[Records in a dataset]
+ + +

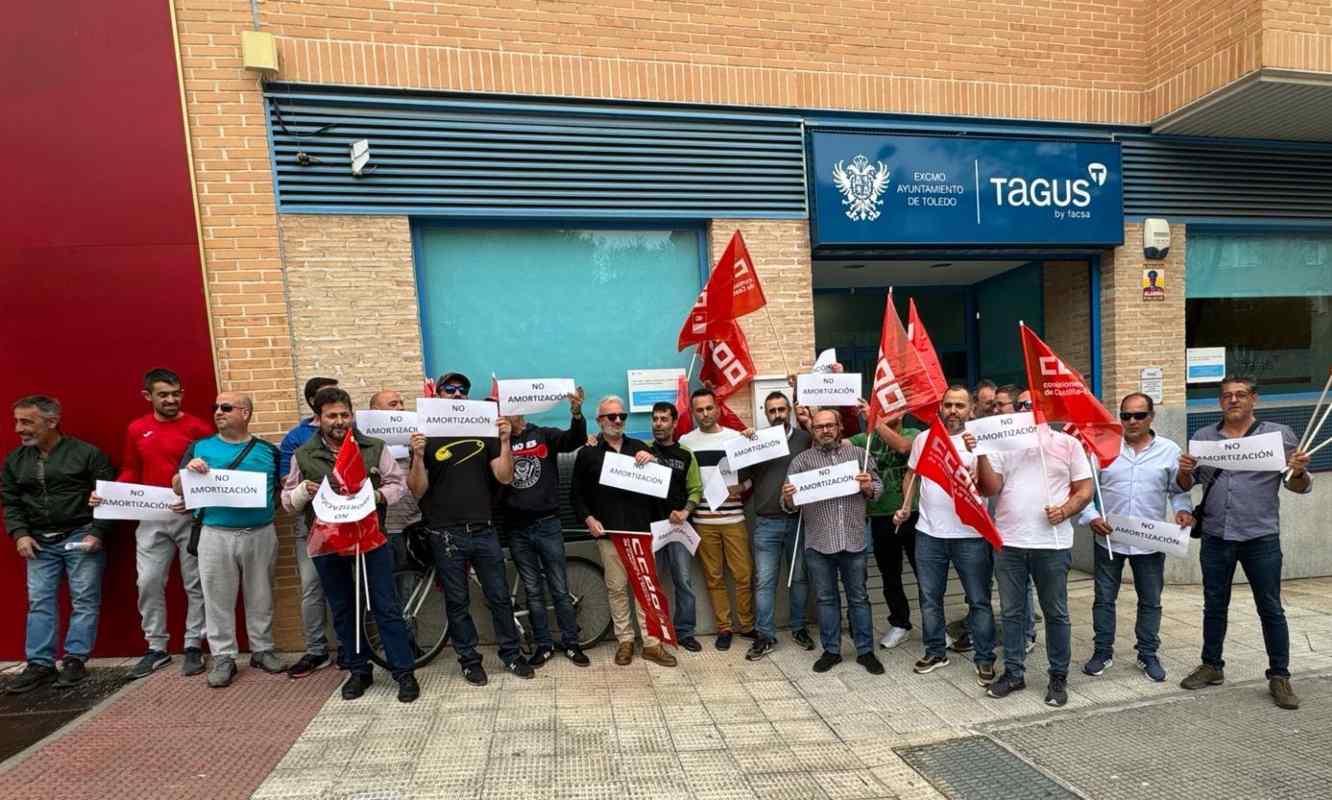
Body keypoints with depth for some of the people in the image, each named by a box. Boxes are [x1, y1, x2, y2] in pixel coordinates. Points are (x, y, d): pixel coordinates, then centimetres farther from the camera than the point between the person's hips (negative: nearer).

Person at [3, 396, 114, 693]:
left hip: (81, 537, -5)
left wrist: (97, 532, -12)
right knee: (39, 602, 5)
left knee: (84, 601, 0)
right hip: (40, 542, 5)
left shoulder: (87, 453, -7)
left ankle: (75, 661, 9)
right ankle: (40, 665, 13)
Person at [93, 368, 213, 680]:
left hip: (191, 516, -3)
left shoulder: (198, 428, -6)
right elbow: (131, 471, 15)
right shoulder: (136, 429, 7)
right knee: (148, 582, 5)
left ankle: (193, 646, 16)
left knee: (195, 583, 4)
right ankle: (156, 648, 20)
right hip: (151, 519, 4)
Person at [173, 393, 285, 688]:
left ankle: (262, 650, 23)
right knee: (218, 599, 6)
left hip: (261, 534, 0)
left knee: (260, 597, 10)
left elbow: (284, 486, 11)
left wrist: (272, 504, -8)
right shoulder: (200, 447, 7)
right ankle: (223, 658, 18)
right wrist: (188, 470, -16)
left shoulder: (268, 451, 7)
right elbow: (177, 488, 3)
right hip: (216, 535, 0)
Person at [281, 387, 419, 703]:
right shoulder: (303, 455, 4)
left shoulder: (375, 448, 0)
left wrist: (380, 495, -18)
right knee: (342, 610, 14)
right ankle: (358, 670, 29)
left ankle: (404, 672, 10)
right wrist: (302, 491, -13)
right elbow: (288, 501, 9)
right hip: (327, 544, 2)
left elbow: (398, 482, 2)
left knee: (386, 606, 1)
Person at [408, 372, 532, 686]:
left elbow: (505, 477, -3)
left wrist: (504, 440, -15)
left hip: (484, 530, 2)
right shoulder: (427, 438, 1)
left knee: (499, 596, 9)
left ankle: (511, 654, 24)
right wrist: (418, 456, -19)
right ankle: (469, 660, 25)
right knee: (457, 602, 10)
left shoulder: (485, 433, 5)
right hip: (446, 534, -1)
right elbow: (418, 491, -4)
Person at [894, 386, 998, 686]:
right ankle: (935, 651, 30)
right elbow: (912, 474, 17)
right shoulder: (923, 438, 5)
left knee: (979, 600, 7)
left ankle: (984, 658, 23)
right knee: (930, 597, 14)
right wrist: (905, 507, 8)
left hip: (969, 534, -3)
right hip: (929, 533, 4)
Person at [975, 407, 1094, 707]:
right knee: (1011, 612, 11)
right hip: (1008, 543, 2)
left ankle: (1058, 678, 26)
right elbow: (990, 488, -2)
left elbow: (1085, 490, 3)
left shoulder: (1067, 443, 3)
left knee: (1055, 613, 10)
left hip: (1052, 544, -1)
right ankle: (1013, 673, 24)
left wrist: (1064, 511, -14)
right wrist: (980, 454, -14)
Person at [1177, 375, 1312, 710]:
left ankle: (1279, 676, 21)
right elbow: (1186, 485, 9)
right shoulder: (1203, 437, 6)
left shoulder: (1279, 434, 1)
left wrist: (1299, 472, -19)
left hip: (1261, 538, -2)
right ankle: (1211, 666, 25)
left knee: (1271, 609, 7)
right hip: (1215, 538, 2)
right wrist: (1184, 470, -13)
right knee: (1214, 606, 13)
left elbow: (1300, 487, 2)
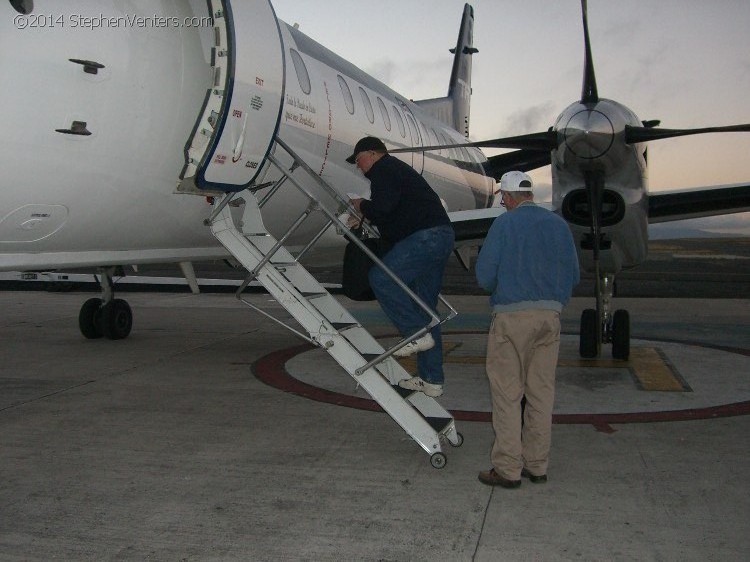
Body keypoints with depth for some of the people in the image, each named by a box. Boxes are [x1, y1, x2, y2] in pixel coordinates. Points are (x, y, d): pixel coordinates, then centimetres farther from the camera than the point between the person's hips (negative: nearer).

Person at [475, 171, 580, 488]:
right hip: (550, 314, 5)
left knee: (507, 393, 2)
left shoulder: (505, 223, -5)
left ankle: (507, 469, 5)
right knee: (541, 392, 11)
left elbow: (484, 274, -9)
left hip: (512, 316, -5)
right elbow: (573, 276, 10)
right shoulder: (558, 224, 9)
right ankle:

+ + +

### WHAT THE EXERCISE ASKS
Copy out all of the data above with every "Person at" changed to "Subject at" and nothing else altered. Leave the pictures out of your copy.

### SOLUTION FOR THIS PROBLEM
Body keypoints with depth for some of the people in the image, each named by a box. Boxes are [x1, y1, x2, y2] in pixel coordinates. Points are (x, y, d): pixel coordinates, then centimetres farther from the camera than the point between the person's hips (negative: nearer).

Subject at [3, 396, 114, 693]:
left hip: (81, 537, -5)
left wrist: (97, 532, -12)
right knee: (39, 602, 5)
left knee: (84, 601, 0)
right hip: (40, 542, 5)
left shoulder: (87, 453, -7)
left ankle: (75, 661, 9)
right ankle: (40, 665, 13)
Subject at [93, 368, 213, 680]:
left hip: (191, 516, -3)
left shoulder: (198, 428, -6)
right elbow: (131, 471, 15)
right shoulder: (136, 429, 7)
right knee: (148, 582, 5)
left ankle: (193, 646, 16)
left knee: (195, 583, 4)
right ankle: (156, 648, 20)
right hip: (151, 519, 4)
Subject at [173, 393, 285, 688]:
left ankle: (262, 650, 23)
right knee: (218, 599, 6)
left hip: (261, 534, 0)
left knee: (260, 597, 10)
left elbow: (284, 486, 11)
left wrist: (272, 504, -8)
right shoulder: (200, 447, 7)
right ankle: (223, 658, 18)
right wrist: (188, 470, -16)
left shoulder: (268, 451, 7)
right elbow: (177, 488, 3)
right hip: (216, 535, 0)
Subject at [281, 387, 419, 703]:
right shoulder: (303, 455, 4)
left shoulder: (375, 448, 0)
left wrist: (380, 495, -18)
right knee: (342, 610, 14)
right ankle: (358, 670, 29)
left ankle: (404, 672, 10)
right wrist: (302, 491, -13)
right elbow: (288, 501, 9)
right hip: (327, 544, 2)
left elbow: (398, 482, 2)
left knee: (386, 606, 1)
Subject at [408, 372, 532, 686]:
left elbow: (505, 477, -3)
left wrist: (504, 440, -15)
left hip: (484, 530, 2)
right shoulder: (427, 438, 1)
left knee: (499, 596, 9)
left ankle: (511, 654, 24)
right wrist: (418, 456, -19)
right ankle: (469, 660, 25)
right knee: (457, 602, 10)
left shoulder: (485, 433, 5)
right hip: (446, 534, -1)
right elbow: (418, 491, -4)
Subject at [894, 386, 998, 686]:
right ankle: (935, 651, 30)
right elbow: (912, 474, 17)
right shoulder: (923, 438, 5)
left knee: (979, 600, 7)
left ankle: (984, 658, 23)
right knee: (930, 597, 14)
right wrist: (905, 507, 8)
left hip: (969, 534, -3)
right hip: (929, 533, 4)
Subject at [975, 407, 1094, 707]:
right knee: (1011, 612, 11)
right hip: (1008, 543, 2)
left ankle: (1058, 678, 26)
right elbow: (990, 488, -2)
left elbow: (1085, 490, 3)
left shoulder: (1067, 443, 3)
left knee: (1055, 613, 10)
left hip: (1052, 544, -1)
right ankle: (1013, 673, 24)
left wrist: (1064, 511, -14)
right wrist: (980, 454, -14)
Subject at [1177, 375, 1312, 710]:
left ankle: (1279, 676, 21)
right elbow: (1186, 485, 9)
right shoulder: (1203, 437, 6)
left shoulder: (1279, 434, 1)
left wrist: (1299, 472, -19)
left hip: (1261, 538, -2)
right ankle: (1211, 666, 25)
left knee: (1271, 609, 7)
right hip: (1215, 538, 2)
right wrist: (1184, 470, -13)
right knee: (1214, 606, 13)
left elbow: (1300, 487, 2)
Body keypoints with depth for some of the people in the image, each named by a box. Boxes are [x1, y1, x2, y2] in pixel coordinates. Points are (x, y, d): pixel coordinates, then centimetres farther from the camera than the point between the person's hips (negative: nearer).

Subject at [475, 171, 580, 488]:
right hip: (550, 314, 5)
left knee: (507, 393, 2)
left shoulder: (505, 223, -5)
left ankle: (507, 469, 5)
right knee: (541, 392, 11)
left elbow: (484, 274, -9)
left hip: (512, 316, -5)
right elbow: (573, 276, 10)
right shoulder: (558, 224, 9)
right ankle:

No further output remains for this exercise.